L’article 20, quant à lui, bâclé en 12 minutes, crée la surprise. Dans le système législatif français, un cavalier législatif est un article de loi qui porte sur des mesures sans rapport avec le sujet dont traite le projet de loi en cours de discussion. Il vise à introduire des dispositions législatives en catimini sans susciter l’attention des éventuels opposants ou en l’absence des spécialistes du sujet. De fait, la question de l’Interruption Médicale de Grossesse (IMG) avait été introduite dans le projet de loi, le gouvernement ayant décidé de supprimer le délai de réflexion.

Aussi, le 5 mai dernier, Laurence Rossignol, sénateur socialiste de l’Oise, envoyait un tweet à l’adresse des députés LREM, Marie-Pierre Rixain et Guillaume Gouffier-Cha : « Chers @LaREM_AN. Pour garantir l’accès à l’#IVG pendant la crise sanitaire, il faut une petite modif de la loi. Ce qui n’a pu être fait au Sénat peut l’être à l’AN. On compte sur vous. Voici l’amendement ! #yapluka ». L’amendement vise à permettre l’IMG, possible en France jusqu’à la naissance, en cas de détresse psychosociale. Son objectif est manifestement d’ouvrir une brèche pour obtenir un élargissement du délai légal de l’IVG, non plus à quatorze semaines, comme la sénatrice ne cesse de le réclamer, mais jusqu’à la naissance (cf. Loi de bioéthique : sous couvert de détresse psycholosociale, les députés détournent l’IMG) !

L’amendement sera effectivement présenté par le député Guillaume Gouffier-Cha en Commission spéciale de bioéthique, où il sera rejeté (cf. Loi de bioéthique : l’IMG et les variations du développement génital au menu du dernier round de la Commission spéciale). Ce ne sera que partie remise. L’argument fait son retour à l’Assemblée à l’occasion d’un nouvel amendement du même député. La surprise viendra d’abord du secrétaire d’Etat, Adrien Taquet, qui donnera pour le gouvernement un « avis de sagesse », soit un ni oui ni non, manifestant un désengagement délétère sur cette question propre cependant à satisfaire les soutiens féministes. Un blanc-seing pour l’IVG sans limite jusqu’à la naissance, la détresse psychosociale étant une condition dont on peine à distinguer les contours, une sorte de fourre-tout qui justifiera n’importe quel avortement, de n’importe quel enfant.

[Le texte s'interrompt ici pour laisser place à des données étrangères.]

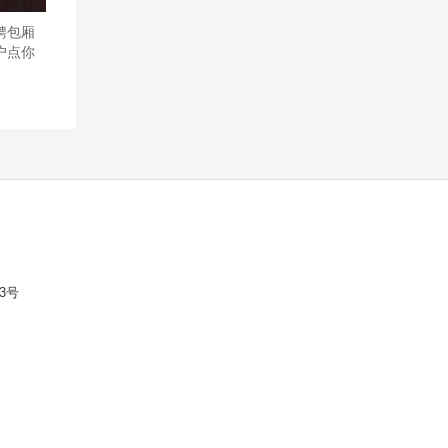
聘包厢
户点你
3号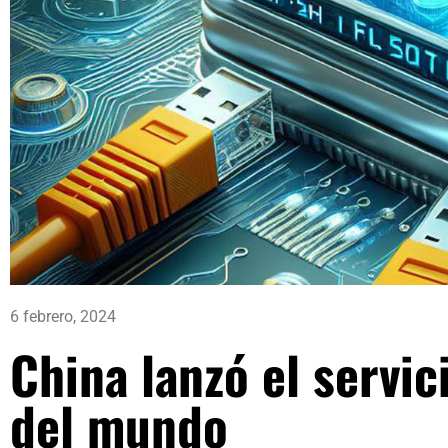
6 febrero, 2024
China lanzó el servic
del mundo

Et maintenant ? Après avoir entièrement détricoté le texte du Sénat pour en proposer une version plus radicale, le texte va de nouveau être étudié par la deuxième chambre, probablement autour du mois d’octobre. Les dissensions sur ce texte étant nombreuses, il y a fort à parier qu’il ne fera pas l’objet d’un consensus. Une commission mixte paritaire, discussion en petit comité entre l’Assemblée nationale et le Sénat, ne pourra se solder que par un échec et le texte retournera en dernière lecture à l’Assemblée nationale pour le meilleur, on est en droit d’en douter, plutôt pas loin du pire.

[1] Mosaïcisme : Une personne ayant une maladie génétique peut aussi bien disposer de cellules normales qu’anormales. Ce phénomène s’appelle le ‘mosaïcisme’ et est la conséquence d’une erreur dans la division cellulaire d’une série de cellules dans le développement précoce d’un embryon humain : des cellules normales cohabitent avec des cellules ayant un nombre de chromosomes anormal.

[2] Programme Hospitalier de Recherche Clinique.